Hi all, I’m not familiar to tvm. 2 years ago, I noticed that tvm has two types of runtime: the graph executor and relay vm. The graph executor has good performance but only support static-shape models. The relay vm supports dynamic models but do not have good performance.
Here are my questions:
Is that still the fact about graph executor and relay vm?
How can I keep track of the evolution of the community? There are a lot of posts, and I can’t find a summary easily.
Hi tianqi, thank you for your reply! I read the post and have found some useful knowledge. Seems Relax is the next generation IR after Relay, and will have better support for dynamic shape. Seems it’s still on the way, and the support (compiler, runtime) for relax is not ready?
But I still can’t find the status of some interested subject after a lot of search in the forum and in the manual. I want to ask some more specific questions:
How can I know the status of relay VM:
Support for partially dynamic shape
Benchmark on some models, or overhead compared with graph executor
Is it still available or encouraged to be used or it’s just an experimental work that has been discarded?

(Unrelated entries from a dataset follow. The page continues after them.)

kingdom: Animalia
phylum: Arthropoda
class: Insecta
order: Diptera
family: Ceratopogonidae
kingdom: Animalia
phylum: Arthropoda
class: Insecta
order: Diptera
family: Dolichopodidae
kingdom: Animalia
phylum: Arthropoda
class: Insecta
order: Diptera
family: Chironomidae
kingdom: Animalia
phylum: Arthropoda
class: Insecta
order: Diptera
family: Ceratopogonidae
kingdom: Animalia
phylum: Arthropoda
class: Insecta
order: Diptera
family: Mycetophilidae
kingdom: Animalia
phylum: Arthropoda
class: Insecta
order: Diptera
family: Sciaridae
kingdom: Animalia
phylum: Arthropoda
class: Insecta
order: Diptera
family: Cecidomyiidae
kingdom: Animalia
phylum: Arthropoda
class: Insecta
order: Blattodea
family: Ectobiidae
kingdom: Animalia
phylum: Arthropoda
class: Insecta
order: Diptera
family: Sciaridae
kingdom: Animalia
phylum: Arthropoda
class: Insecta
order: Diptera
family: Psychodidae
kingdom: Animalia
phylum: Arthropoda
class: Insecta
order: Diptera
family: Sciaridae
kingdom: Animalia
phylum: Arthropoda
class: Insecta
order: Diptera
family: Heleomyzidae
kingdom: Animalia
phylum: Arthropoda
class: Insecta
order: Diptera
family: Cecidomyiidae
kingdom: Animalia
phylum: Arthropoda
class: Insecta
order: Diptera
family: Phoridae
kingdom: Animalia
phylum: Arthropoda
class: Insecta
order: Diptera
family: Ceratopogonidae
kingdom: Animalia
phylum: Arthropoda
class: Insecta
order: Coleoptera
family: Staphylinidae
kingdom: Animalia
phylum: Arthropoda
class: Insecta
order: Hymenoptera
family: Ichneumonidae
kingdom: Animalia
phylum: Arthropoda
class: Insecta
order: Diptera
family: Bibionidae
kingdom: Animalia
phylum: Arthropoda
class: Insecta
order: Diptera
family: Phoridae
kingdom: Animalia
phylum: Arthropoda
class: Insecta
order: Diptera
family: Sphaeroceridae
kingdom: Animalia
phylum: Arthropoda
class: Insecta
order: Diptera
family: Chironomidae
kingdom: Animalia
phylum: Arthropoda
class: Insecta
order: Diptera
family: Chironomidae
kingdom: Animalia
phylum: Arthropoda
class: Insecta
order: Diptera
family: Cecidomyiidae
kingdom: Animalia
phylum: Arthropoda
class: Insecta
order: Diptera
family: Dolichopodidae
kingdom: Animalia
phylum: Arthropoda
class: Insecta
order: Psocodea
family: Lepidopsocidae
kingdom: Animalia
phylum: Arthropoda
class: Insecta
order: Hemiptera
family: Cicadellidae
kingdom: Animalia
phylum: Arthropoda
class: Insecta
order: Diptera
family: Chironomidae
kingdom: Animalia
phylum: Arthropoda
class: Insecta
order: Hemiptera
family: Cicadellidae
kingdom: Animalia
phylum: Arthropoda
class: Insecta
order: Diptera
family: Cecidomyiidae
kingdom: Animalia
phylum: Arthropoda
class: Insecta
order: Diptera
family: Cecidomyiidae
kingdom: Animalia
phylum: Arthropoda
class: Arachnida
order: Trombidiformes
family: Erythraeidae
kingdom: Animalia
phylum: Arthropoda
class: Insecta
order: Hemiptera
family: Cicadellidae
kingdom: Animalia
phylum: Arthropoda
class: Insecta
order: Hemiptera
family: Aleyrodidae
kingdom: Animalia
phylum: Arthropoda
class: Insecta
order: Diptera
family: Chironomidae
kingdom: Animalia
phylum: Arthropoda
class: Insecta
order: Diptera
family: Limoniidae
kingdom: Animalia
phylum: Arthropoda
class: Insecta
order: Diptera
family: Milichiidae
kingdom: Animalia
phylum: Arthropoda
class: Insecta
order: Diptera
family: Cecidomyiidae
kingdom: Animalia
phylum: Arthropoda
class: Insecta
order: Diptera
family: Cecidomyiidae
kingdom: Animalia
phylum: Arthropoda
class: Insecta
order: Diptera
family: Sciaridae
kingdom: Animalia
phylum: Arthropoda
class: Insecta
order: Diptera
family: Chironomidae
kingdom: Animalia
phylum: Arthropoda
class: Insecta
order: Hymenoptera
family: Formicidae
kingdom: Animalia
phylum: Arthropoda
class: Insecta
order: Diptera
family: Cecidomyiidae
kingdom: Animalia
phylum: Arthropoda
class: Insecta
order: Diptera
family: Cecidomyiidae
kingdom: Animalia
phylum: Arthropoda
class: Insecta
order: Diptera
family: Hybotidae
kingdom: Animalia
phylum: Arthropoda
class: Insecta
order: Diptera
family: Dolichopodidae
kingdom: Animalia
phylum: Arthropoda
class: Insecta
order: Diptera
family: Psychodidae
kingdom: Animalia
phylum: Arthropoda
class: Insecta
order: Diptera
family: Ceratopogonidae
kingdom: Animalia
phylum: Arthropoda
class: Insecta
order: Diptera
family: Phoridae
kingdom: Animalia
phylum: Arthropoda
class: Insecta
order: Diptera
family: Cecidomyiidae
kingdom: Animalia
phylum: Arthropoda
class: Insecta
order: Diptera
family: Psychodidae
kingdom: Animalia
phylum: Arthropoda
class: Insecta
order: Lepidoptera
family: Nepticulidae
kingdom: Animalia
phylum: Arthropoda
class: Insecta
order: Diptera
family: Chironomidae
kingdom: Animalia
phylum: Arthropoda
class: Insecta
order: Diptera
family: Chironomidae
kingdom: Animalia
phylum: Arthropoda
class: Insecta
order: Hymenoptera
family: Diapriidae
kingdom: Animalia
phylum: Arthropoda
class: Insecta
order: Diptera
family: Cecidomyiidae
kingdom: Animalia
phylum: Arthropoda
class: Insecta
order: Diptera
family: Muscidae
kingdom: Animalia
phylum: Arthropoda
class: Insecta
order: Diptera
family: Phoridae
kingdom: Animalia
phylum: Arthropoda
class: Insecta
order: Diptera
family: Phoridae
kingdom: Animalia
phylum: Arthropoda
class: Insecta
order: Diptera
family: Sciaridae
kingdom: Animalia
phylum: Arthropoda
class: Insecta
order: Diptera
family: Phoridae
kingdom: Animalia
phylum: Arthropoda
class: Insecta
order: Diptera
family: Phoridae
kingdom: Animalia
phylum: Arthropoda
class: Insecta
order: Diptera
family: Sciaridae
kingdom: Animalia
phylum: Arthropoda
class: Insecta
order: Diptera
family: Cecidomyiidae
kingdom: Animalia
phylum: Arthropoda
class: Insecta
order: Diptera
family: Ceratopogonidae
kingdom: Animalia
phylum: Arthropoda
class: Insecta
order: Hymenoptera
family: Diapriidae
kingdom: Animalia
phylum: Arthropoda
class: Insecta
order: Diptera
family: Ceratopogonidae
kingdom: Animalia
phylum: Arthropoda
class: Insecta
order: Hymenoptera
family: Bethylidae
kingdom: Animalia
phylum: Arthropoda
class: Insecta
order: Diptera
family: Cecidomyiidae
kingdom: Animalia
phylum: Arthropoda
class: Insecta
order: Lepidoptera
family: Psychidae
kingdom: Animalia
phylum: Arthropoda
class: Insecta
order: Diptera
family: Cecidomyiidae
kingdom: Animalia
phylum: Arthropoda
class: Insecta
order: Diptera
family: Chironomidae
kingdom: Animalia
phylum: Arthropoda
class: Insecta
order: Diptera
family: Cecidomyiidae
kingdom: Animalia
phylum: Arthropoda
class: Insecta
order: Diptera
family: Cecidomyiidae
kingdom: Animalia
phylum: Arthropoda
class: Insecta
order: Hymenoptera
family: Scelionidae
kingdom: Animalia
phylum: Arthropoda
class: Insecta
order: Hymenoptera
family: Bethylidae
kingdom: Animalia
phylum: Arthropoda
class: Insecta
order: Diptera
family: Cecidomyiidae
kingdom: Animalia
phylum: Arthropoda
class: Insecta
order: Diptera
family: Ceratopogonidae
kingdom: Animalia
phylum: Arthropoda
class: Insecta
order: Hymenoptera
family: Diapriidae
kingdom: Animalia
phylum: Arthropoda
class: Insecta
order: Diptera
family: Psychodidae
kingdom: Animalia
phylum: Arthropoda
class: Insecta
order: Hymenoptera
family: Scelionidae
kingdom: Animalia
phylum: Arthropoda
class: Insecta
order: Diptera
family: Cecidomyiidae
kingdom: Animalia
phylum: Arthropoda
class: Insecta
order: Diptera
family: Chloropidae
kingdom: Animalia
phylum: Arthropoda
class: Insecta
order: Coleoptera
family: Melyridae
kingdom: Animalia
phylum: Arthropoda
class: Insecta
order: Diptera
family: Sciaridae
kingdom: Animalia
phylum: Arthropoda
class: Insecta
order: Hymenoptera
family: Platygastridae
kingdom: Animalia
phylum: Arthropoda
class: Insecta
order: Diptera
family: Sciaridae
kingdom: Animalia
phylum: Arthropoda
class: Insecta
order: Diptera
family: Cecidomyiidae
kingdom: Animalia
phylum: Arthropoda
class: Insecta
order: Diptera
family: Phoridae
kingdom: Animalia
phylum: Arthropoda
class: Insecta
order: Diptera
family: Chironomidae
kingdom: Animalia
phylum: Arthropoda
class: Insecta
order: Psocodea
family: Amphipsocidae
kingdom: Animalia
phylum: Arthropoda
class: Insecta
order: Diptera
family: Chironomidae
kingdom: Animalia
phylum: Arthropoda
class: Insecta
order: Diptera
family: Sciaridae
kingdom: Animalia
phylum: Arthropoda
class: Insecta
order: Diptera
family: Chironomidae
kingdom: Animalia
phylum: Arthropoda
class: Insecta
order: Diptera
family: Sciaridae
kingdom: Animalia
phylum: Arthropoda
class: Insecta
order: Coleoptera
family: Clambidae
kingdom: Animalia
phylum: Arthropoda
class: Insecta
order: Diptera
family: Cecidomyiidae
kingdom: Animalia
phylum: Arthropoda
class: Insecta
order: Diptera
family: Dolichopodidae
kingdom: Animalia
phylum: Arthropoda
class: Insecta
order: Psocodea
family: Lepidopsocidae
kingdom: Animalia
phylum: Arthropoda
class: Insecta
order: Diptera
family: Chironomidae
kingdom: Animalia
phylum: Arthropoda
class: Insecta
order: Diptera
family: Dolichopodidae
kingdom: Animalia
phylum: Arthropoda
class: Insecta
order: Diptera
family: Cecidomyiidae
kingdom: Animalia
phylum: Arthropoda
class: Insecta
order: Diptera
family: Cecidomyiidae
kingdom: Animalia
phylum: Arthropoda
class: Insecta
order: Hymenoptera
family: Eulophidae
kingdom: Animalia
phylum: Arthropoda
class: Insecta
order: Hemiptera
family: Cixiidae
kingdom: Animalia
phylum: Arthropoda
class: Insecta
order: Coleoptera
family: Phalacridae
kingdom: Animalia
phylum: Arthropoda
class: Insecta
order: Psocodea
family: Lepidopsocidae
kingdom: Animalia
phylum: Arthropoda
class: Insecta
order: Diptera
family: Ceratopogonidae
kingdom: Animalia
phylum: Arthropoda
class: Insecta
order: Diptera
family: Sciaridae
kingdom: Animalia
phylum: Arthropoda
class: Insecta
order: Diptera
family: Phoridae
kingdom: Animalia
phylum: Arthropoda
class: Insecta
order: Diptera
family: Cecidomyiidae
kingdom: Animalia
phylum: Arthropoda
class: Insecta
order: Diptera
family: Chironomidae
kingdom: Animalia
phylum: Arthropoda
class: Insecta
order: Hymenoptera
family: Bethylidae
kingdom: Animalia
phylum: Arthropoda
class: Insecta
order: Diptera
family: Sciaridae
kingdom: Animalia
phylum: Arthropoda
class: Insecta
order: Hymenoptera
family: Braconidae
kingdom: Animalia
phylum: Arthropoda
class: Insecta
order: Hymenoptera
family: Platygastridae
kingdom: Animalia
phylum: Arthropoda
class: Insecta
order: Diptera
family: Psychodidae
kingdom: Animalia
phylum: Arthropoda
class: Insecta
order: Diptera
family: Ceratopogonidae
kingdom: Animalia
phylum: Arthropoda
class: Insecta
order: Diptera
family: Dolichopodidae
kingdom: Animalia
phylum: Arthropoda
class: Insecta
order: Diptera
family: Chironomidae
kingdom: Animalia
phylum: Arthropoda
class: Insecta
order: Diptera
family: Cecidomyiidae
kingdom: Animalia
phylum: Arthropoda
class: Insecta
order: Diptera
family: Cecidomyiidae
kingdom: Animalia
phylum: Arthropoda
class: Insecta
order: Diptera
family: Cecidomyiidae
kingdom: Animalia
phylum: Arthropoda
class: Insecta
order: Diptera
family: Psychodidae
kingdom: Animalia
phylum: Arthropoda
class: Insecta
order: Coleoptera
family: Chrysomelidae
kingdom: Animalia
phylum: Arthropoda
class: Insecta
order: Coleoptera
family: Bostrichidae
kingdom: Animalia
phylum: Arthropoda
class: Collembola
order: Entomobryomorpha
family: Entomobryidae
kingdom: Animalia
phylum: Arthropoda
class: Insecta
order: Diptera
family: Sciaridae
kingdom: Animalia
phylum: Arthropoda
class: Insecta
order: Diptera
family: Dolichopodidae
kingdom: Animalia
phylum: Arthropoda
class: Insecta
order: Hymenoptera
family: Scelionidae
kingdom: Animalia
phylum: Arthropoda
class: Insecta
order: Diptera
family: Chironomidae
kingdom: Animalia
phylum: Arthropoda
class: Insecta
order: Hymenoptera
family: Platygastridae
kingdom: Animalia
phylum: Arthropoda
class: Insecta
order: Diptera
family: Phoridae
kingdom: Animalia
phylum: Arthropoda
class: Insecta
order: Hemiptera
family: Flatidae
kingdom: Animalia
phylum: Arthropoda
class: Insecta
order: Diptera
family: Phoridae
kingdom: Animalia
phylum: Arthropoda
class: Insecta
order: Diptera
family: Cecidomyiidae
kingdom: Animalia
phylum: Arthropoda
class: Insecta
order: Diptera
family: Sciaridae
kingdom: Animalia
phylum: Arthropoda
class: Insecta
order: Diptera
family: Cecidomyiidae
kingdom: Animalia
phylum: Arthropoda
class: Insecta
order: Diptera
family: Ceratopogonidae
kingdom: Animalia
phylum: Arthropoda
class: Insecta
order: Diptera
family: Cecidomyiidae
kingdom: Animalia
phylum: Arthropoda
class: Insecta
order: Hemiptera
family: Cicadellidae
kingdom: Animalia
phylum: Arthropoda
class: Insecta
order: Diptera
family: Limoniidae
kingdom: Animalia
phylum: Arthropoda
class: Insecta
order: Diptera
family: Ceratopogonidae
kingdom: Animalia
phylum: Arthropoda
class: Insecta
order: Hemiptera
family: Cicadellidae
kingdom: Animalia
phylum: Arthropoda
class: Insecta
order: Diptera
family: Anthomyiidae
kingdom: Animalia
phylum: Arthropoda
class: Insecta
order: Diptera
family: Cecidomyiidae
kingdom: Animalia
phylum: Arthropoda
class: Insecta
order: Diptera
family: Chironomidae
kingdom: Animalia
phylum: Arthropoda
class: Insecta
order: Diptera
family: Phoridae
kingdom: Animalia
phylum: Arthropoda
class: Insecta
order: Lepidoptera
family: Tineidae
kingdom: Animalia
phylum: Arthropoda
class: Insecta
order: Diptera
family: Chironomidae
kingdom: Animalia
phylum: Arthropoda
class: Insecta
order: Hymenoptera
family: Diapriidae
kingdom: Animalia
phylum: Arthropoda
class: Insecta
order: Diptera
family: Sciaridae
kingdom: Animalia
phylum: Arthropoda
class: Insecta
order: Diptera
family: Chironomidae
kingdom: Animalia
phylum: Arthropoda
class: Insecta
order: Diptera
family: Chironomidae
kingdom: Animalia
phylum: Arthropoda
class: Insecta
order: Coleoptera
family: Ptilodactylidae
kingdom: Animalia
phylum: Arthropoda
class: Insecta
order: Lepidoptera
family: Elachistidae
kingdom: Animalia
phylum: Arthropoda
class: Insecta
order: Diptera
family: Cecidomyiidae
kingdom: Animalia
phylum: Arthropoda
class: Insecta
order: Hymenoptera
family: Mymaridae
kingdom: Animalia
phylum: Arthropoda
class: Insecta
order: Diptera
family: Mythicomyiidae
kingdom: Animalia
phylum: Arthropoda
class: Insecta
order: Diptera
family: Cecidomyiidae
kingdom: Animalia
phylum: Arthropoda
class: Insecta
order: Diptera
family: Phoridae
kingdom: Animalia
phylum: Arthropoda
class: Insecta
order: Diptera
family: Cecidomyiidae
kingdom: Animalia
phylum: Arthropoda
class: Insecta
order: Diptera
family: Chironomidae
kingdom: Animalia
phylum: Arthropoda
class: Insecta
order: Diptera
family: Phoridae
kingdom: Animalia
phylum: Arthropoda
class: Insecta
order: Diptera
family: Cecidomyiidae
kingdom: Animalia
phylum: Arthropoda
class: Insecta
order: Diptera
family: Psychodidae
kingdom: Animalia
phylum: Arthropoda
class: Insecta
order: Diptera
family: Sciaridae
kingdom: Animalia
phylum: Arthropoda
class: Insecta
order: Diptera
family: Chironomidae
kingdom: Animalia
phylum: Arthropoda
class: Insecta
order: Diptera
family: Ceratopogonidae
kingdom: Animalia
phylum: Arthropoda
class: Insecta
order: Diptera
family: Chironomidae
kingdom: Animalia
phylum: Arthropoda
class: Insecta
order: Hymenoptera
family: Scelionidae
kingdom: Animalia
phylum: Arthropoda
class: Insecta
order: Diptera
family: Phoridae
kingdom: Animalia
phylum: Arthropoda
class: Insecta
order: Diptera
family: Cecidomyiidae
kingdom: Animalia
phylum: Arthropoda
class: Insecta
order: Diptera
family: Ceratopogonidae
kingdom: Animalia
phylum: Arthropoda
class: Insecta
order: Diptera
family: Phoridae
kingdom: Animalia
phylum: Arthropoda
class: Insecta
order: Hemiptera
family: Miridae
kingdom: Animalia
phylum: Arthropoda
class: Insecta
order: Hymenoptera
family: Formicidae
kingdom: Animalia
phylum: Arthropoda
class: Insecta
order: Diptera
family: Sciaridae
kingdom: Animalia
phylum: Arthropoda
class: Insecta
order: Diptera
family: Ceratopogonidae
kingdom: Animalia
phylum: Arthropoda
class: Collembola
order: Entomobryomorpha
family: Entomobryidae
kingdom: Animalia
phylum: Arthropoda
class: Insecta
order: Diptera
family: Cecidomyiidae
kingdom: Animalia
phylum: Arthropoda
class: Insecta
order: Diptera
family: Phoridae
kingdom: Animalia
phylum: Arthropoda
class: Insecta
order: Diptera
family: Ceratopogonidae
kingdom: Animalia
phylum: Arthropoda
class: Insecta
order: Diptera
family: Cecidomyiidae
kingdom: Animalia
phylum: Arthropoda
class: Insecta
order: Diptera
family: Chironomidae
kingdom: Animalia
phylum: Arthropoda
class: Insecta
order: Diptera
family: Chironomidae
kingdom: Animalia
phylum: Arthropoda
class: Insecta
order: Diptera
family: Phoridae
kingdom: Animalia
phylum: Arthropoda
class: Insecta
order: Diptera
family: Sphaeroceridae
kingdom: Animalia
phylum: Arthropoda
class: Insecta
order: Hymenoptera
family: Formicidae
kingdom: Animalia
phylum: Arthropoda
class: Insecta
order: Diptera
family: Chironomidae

something like that. I want to know a method about how can I get these messages.
Is there any blogs or posts introducing these topics?
Forum would be the right place to ask for these questions.
Relax already come with a runtime and compiler, with the model coverage being developed. You can also checkout https://mlc.ai/ to get taste of it.
In terms of relay and its VM backend. Relay is still the encouraged path as of now if you want out of box compilation and VM is still being maintained and supported.
It come with some support for some partially dynamic shape in the form of ? dimension. So we are not able to tell say dynamic dimensions of two operators are the same. It relies on memory-pool which could be slightly worse than static allocator. But we expect on most models it would have similar perf to graph-runtime.